*Directive*: Determine how many lines below contain the string "Input" and give that number without anything else.

*Records provided*:
»»
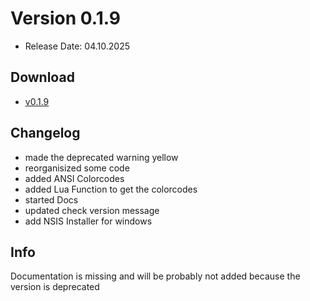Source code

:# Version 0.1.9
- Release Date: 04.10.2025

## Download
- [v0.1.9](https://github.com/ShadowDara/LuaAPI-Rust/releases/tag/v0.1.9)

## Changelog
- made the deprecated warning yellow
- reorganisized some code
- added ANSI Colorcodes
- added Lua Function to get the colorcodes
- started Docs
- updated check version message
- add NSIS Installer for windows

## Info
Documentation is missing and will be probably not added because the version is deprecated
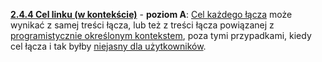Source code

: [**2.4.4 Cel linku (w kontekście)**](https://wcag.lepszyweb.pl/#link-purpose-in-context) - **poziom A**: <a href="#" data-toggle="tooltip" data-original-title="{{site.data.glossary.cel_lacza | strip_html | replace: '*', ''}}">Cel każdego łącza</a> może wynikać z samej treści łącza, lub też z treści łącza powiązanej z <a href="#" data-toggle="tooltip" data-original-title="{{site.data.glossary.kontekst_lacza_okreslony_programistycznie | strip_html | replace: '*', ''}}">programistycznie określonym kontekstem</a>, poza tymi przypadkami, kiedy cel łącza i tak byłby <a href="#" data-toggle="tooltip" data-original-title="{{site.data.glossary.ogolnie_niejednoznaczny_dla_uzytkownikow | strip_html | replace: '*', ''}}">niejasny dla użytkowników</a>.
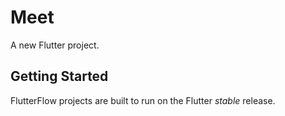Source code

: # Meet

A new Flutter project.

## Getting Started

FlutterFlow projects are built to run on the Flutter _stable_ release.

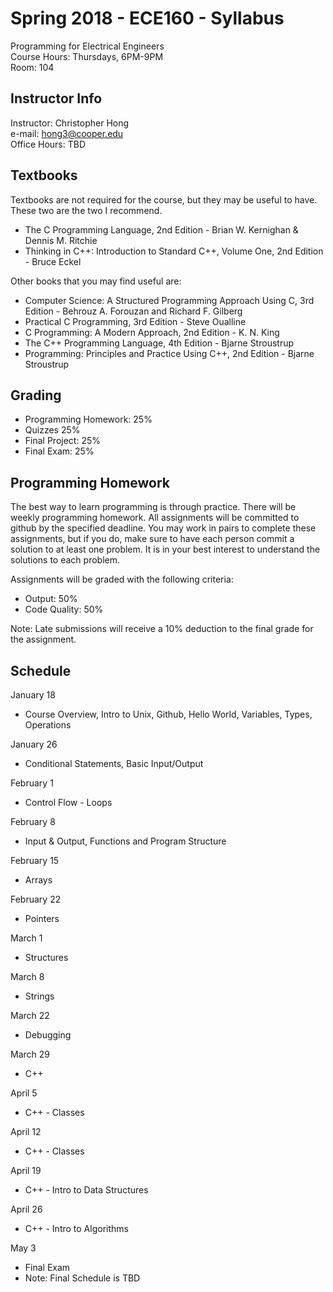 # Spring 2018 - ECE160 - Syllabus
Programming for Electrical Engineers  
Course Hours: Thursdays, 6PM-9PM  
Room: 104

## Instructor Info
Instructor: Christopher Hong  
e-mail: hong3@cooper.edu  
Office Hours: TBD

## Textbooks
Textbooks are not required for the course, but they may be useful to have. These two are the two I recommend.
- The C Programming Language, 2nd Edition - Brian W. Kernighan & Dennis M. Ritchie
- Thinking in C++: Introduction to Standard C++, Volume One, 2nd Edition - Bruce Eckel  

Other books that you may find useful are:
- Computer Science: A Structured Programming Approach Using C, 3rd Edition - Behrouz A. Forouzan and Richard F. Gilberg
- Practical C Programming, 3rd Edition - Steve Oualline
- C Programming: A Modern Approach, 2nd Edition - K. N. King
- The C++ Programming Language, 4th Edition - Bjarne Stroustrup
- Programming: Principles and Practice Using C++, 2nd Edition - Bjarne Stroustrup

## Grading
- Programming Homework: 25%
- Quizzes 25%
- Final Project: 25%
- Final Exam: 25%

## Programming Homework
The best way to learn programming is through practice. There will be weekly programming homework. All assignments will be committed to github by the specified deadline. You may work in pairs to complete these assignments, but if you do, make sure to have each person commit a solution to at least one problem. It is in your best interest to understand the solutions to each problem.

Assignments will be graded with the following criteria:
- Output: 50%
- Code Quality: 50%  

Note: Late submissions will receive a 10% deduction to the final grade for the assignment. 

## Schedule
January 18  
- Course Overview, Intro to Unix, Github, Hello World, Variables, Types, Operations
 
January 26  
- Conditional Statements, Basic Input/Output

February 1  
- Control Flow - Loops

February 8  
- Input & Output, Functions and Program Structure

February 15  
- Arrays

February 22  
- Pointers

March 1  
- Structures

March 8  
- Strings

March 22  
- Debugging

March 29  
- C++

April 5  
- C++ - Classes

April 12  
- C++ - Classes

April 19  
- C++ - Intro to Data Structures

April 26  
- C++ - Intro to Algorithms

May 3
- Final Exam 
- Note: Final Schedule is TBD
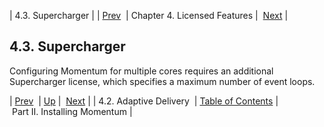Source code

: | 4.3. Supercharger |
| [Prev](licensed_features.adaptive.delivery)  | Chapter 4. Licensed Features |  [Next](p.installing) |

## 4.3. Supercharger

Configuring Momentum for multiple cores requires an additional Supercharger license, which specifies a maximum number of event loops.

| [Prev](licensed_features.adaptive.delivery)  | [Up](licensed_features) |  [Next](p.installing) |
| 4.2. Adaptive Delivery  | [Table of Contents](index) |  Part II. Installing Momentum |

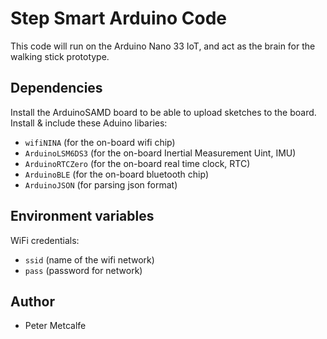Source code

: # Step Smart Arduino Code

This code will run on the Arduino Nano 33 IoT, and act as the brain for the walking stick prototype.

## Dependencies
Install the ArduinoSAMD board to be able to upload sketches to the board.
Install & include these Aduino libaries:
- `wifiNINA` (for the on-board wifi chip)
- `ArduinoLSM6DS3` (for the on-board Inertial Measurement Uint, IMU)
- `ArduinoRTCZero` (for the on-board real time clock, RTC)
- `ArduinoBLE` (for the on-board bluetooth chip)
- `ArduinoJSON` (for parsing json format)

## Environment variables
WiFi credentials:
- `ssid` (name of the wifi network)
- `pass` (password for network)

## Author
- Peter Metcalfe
««
*The answer*: 2